Empirical research, reasoning with numbers
Business professionals nowadays, when portrayed on television and the internet, they looked smart and could deliver their business vision, proposals, and recommendations from sheer wit. However, in practice, business professionals are not so different from people who work in labs, they need to analyze their business problems with concrete facts, often massive data from their daily operations, market surveys, analyst reports and so on. Sure, it takes guts and luck to make the calls, but what options could be there for one to make the call without the reasoning with numbers? How do you gain those skills when you’re studying in a business school? Practice. Our Zemi has provided many cases for us to develop our analytical skills, let alone the cases in STE course. Through those articles, we learned about how Silicon Valley came to be from one just single company dramatically chose to establish there, how knowledge flow helped shaping of the biotech ecosystem in San Diego, and one interesting foundation theory to explain those social phenomena— “non-linear random process”. These lay the foundations for a better judgment and management for future leaders in the business world.
This Zemi has brilliant people with diverse nationality and backgrounds. Our members consist of a chemist, government officials, an SCM expert, a language trainer, an international trader, a research scholar on arts, a journalist etc. Each member has a unique perspective on business issues and can bring about the most unexpected insights sometimes. The synergy of industries is perfectly presented by the personal experience and networks of those individuals. How can environmental protection benefit the chemical industry? How can operations management affect the efficiency of education? How a well-connected network in journalist business can serve as a media to mingle people from different industries to do great business together? You’ll find here more often than anywhere else in WBS.

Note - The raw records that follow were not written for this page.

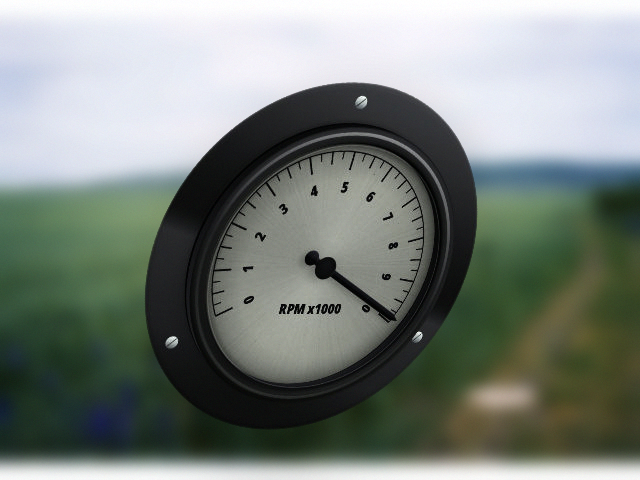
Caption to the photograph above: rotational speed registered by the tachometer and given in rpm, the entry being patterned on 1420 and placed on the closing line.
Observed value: 9875
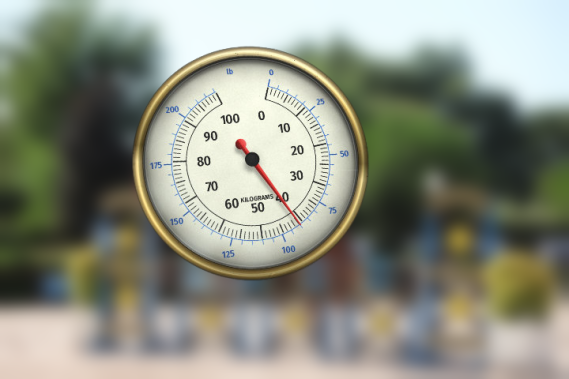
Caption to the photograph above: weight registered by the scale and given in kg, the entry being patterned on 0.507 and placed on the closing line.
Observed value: 41
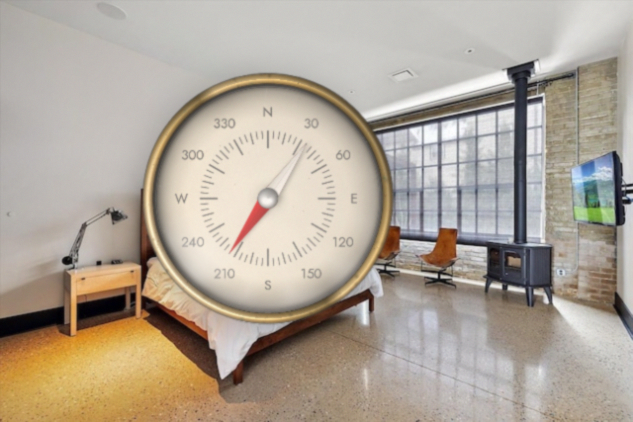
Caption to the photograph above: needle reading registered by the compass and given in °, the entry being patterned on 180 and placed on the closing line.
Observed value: 215
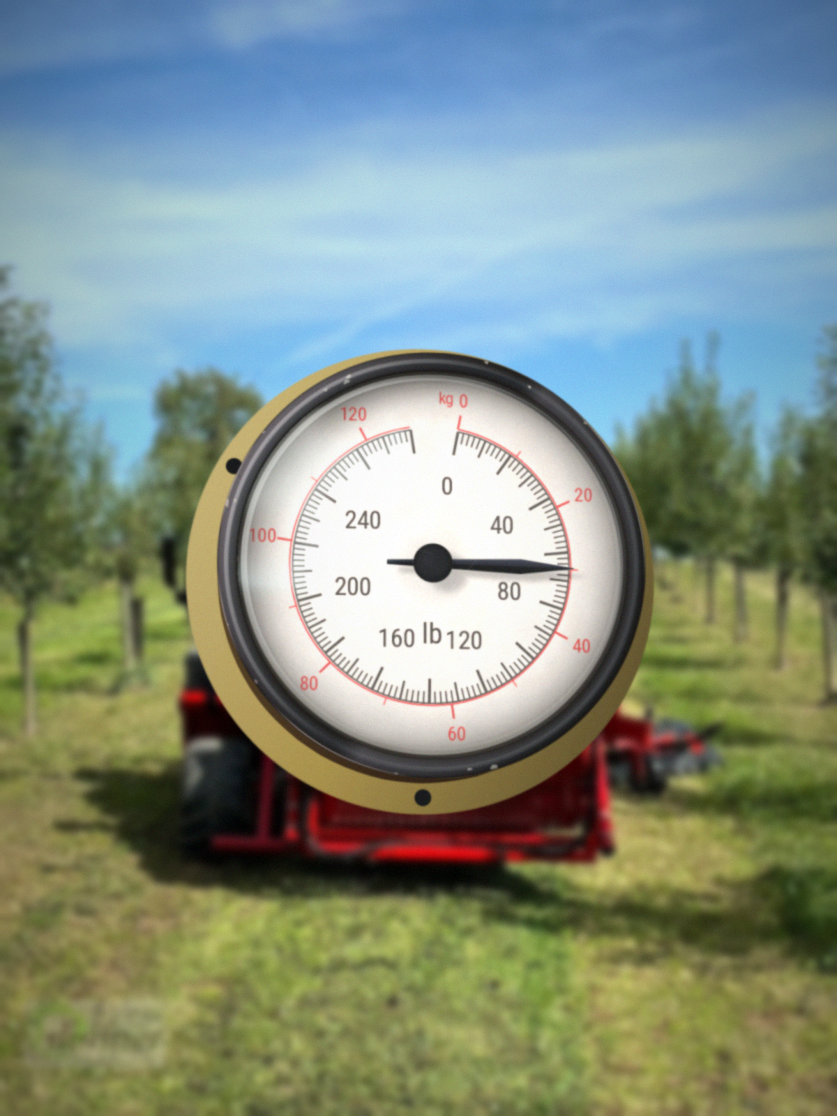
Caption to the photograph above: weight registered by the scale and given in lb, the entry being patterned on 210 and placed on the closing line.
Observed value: 66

Collaboration, reaching out
If only dwelling in our own world of numbers, our Zemi wouldn’t be that interesting to attract many newcomers. Another brilliant aspect of our Zemi is the way it is connected with the business world and other Zemis. For instance, we have a good relationship with Asaba Zemi and went on a Zemi trip together to Nakatsukawa, Gifu in March 2018. We also had a joint Zemi together this year teaching students about 3D printing and drones, which has attracted many students who were on holiday to participate. We are also planning to visit the hardware Silicon Valley together in March 2019. Moreover, Maki Zemi also has a strong connection with industrial leaders like venture capitalists in Tokyo and Silicon Valley, CEO of Baidu Japan and scholars from other prestige universities who are in the front line of business research. From those collaborations and connections, not only have we enriched our experience and broadened our views but also established our personal network and those will surely benefit us in the future.
As an insider, my view of Maki Zemi may be biased, but we always welcome anyone who is interested in our Zemi to join us for discussions of interesting topics. The openness of the Zemi is just another reason why this Zemi is unique and has become more popular within just one year, in my opinion. As one of the founding members of this Zemi, I couldn’t be prouder.